Bhojpuri folk songs, more popular in Mauritius than in India

Indian Ladies Sangeet is considered a pastime in its land of birth but Bhojpuri-speaking communities in Mauritius have taken it to another level. They have popularised it so much that Unesco has added it to the Representative List of the Intangible Cultural Heritage of Humanity.

Geet-Gawai, or Bhojpuri folk songs in Mauritius, made it to the list on December 1, 2016. The folk songs first reached Mauritius 90 years ago with the arrival of Bhojpuri-speaking women. They passed the oral legacy on to younger generations. Some of the songs have even been documented for posterity, Sairta Boodhoo, chairperson of the Bhojpuri Speaking Union, Mauritius, told DH at the ongoing Pravasi Bharatiya Divas in Bengaluru.

In the last 90 years, Mauritius has recognised around 4.5 lakh people who arrived from India; 40% of them were women. The women are now teaching these songs — of invoking Gods, of traditional Indian weddings, of folk tales, Ghoomar, Dram Geet, Mandar Puja, Dharti Bandhal, Suhaag Geet, Chumawan Geet, railleries and more — to their children in Mauritius as well as to females in India.

Over the last few years, Boodhoo said, she had been visiting India, especially Uttar Pradesh and the surrounding regions, to share the folk songs.
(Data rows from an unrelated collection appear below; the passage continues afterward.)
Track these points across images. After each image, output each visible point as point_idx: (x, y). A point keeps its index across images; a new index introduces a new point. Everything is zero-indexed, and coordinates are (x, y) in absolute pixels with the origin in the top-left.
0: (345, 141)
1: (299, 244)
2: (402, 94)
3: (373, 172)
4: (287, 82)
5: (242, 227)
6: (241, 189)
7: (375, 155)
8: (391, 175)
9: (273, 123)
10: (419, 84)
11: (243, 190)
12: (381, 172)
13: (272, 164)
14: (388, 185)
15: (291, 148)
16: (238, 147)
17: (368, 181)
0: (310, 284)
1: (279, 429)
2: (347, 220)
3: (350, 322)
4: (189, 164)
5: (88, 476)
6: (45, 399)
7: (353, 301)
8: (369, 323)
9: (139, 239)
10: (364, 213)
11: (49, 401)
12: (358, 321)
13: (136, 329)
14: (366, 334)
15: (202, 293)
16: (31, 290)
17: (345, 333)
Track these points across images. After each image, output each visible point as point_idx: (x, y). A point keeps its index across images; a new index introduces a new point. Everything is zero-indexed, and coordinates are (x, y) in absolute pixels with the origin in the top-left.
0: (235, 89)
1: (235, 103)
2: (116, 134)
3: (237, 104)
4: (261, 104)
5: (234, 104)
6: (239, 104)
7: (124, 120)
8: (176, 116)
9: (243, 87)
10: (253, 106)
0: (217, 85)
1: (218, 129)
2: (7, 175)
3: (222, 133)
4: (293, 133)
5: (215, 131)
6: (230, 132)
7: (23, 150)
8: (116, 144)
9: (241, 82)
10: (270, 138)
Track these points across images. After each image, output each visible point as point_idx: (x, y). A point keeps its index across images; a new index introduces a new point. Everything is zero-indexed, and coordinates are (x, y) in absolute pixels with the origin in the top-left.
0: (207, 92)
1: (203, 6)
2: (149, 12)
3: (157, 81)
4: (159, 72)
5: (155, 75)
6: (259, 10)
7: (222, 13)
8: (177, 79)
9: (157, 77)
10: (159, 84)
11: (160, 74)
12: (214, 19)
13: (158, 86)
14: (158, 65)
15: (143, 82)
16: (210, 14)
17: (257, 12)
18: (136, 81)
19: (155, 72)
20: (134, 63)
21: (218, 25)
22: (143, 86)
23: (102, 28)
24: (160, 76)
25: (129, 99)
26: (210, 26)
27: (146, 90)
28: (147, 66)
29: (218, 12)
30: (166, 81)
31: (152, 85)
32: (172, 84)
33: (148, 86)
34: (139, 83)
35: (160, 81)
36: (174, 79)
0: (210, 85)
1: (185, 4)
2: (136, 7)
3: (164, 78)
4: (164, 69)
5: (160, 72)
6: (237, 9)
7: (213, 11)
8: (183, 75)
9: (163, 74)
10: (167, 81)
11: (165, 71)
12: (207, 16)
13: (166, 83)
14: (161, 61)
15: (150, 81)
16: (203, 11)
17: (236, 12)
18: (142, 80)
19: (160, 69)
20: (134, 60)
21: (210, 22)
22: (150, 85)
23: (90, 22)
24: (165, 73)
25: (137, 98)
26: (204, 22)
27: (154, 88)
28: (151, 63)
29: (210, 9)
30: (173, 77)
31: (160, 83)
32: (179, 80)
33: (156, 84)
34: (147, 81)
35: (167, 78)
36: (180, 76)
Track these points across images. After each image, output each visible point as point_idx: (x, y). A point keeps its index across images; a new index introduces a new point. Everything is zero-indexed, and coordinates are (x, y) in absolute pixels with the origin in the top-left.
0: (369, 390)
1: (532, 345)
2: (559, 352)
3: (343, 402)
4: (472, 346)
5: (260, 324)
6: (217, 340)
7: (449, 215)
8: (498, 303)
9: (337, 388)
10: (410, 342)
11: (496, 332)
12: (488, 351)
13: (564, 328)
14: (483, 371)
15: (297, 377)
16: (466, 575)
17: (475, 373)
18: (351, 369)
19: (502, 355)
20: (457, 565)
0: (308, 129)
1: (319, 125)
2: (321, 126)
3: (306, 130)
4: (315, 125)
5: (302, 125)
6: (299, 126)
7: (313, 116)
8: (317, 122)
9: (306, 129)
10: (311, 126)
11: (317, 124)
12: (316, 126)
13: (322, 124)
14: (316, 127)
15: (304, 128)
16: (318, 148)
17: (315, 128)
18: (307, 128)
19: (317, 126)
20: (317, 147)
In Mauritius, youth and children are encouraged to take part in cultural Bhojpuri programmes. Technology has only made the job easier, she added.

“Most importantly, we are trying to protect the culture that we have inherited and pass it on to the future generation. Besides the songs, we also teach the Bhojpuri language in schools. The Mauritian government has appreciated our efforts,” Boodhoo said.